INSTRUCTIONS FOR THE TASK — Rewrite every one of the records below with "Yeas count" replaced by "Yes votes" and everything else unchanged. Leave the pictures out of your answer.

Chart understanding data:
•••

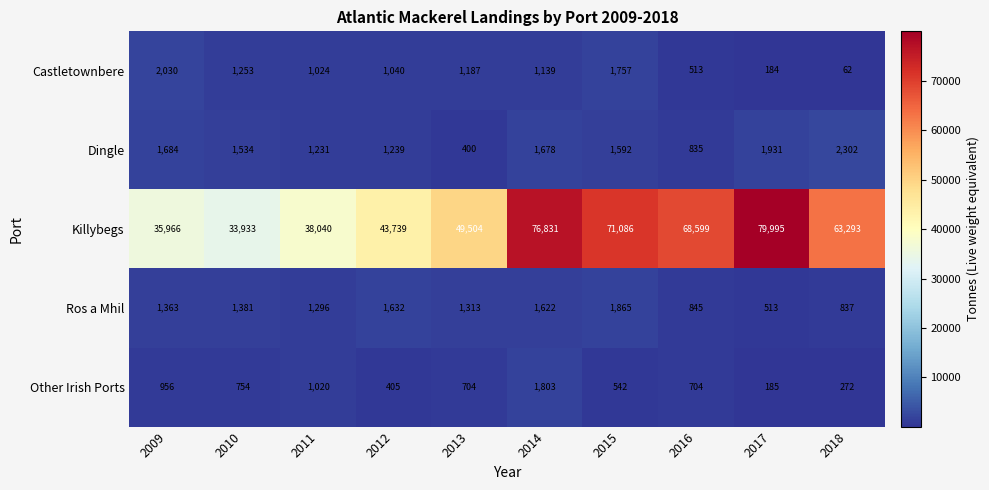

True or false: Other Irish Ports has a value of 447 at 2011.

False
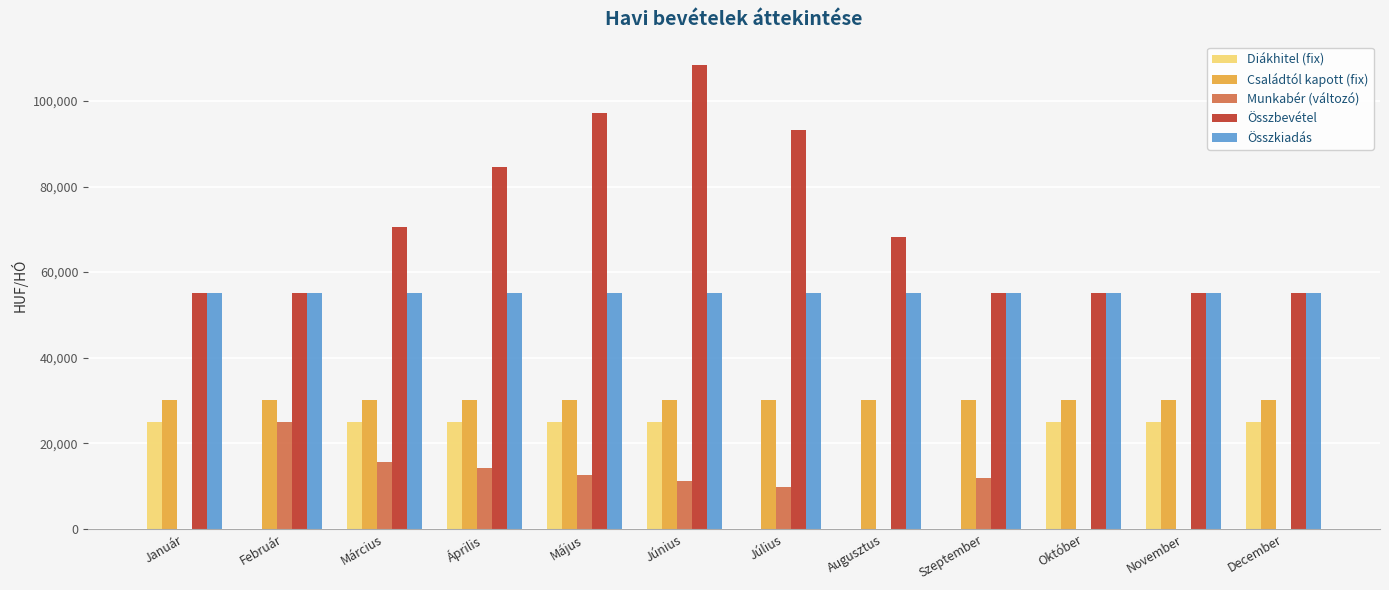

Reading left to right, list all the values displayed in this chart.

Diákhitel (fix): 25000.0	0.0	25000.0	25000.0	25000.0	25000.0	0.0	0.0	0.0	25000.0	25000.0	25000.0
Családtól kapott (fix): 30000.0	30000.0	30000.0	30000.0	30000.0	30000.0	30000.0	30000.0	30000.0	30000.0	30000.0	30000.0
Munkabér (változó): 0.0	25000.0	15537.6	14086.0	12634.4	11182.8	9731.2	0.0	11827.9	0.0	0.0	0.0
Összbevétel: 55000.0	55000.0	70537.6	84623.7	97258.1	108440.9	93172.1	68172.1	55000.0	55000.0	55000.0	55000.0
Összkiadás: 55000.0	55000.0	55000.0	55000.0	55000.0	55000.0	55000.0	55000.0	55000.0	55000.0	55000.0	55000.0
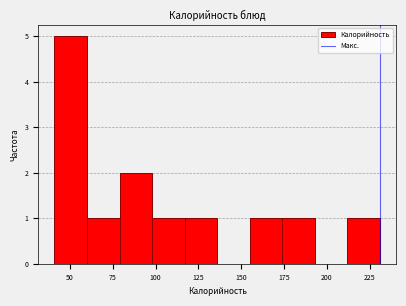

Read against the x-axis, roughly where is the centre of the tallest bar?

50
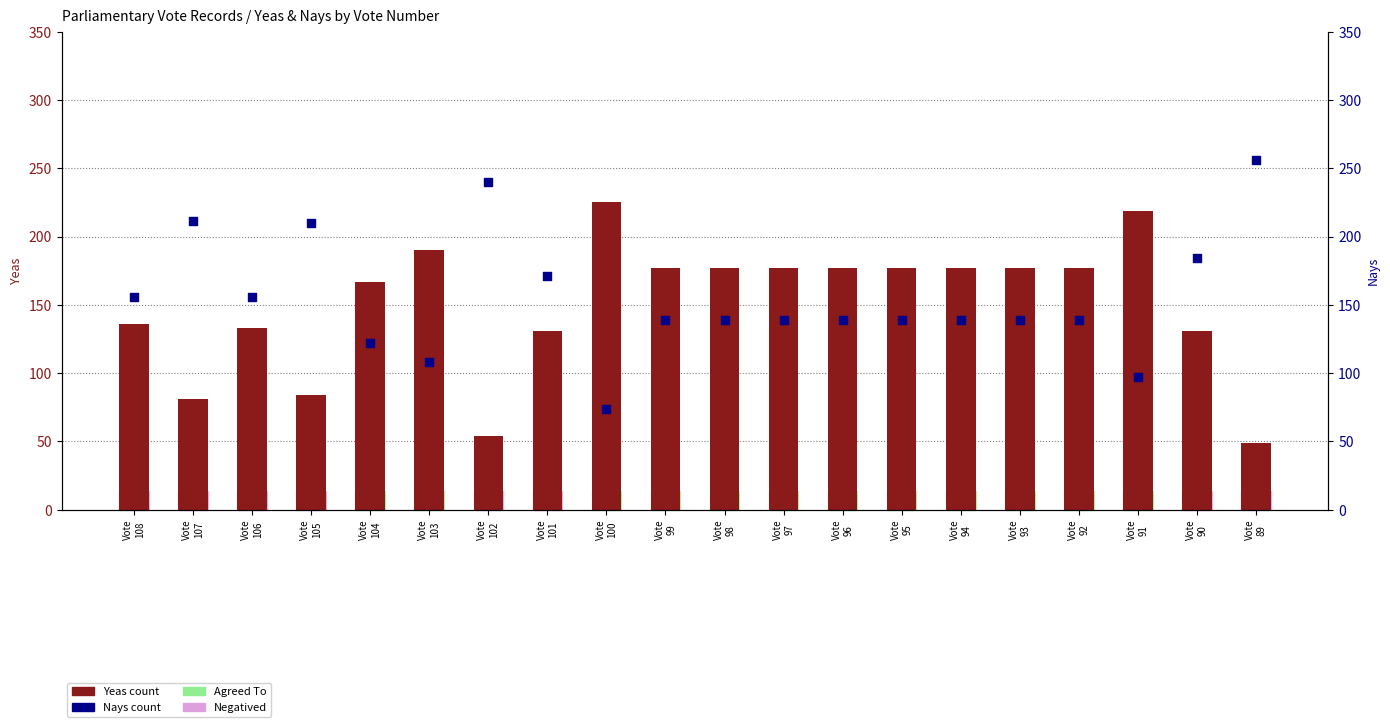

Is the value of Yeas count at Vote
108 greater than the value of Nays count at Vote
107?

No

•••

ANSWER TO THIS TASK —
True or false: Other Irish Ports has a value of 447 at 2011.

False

Reading left to right, list all the values displayed in this chart.

Diákhitel (fix): 25000.0	0.0	25000.0	25000.0	25000.0	25000.0	0.0	0.0	0.0	25000.0	25000.0	25000.0
Családtól kapott (fix): 30000.0	30000.0	30000.0	30000.0	30000.0	30000.0	30000.0	30000.0	30000.0	30000.0	30000.0	30000.0
Munkabér (változó): 0.0	25000.0	15537.6	14086.0	12634.4	11182.8	9731.2	0.0	11827.9	0.0	0.0	0.0
Összbevétel: 55000.0	55000.0	70537.6	84623.7	97258.1	108440.9	93172.1	68172.1	55000.0	55000.0	55000.0	55000.0
Összkiadás: 55000.0	55000.0	55000.0	55000.0	55000.0	55000.0	55000.0	55000.0	55000.0	55000.0	55000.0	55000.0

Read against the x-axis, roughly where is the centre of the tallest bar?

50

Is the value of Yes votes at Vote
108 greater than the value of Nays count at Vote
107?

No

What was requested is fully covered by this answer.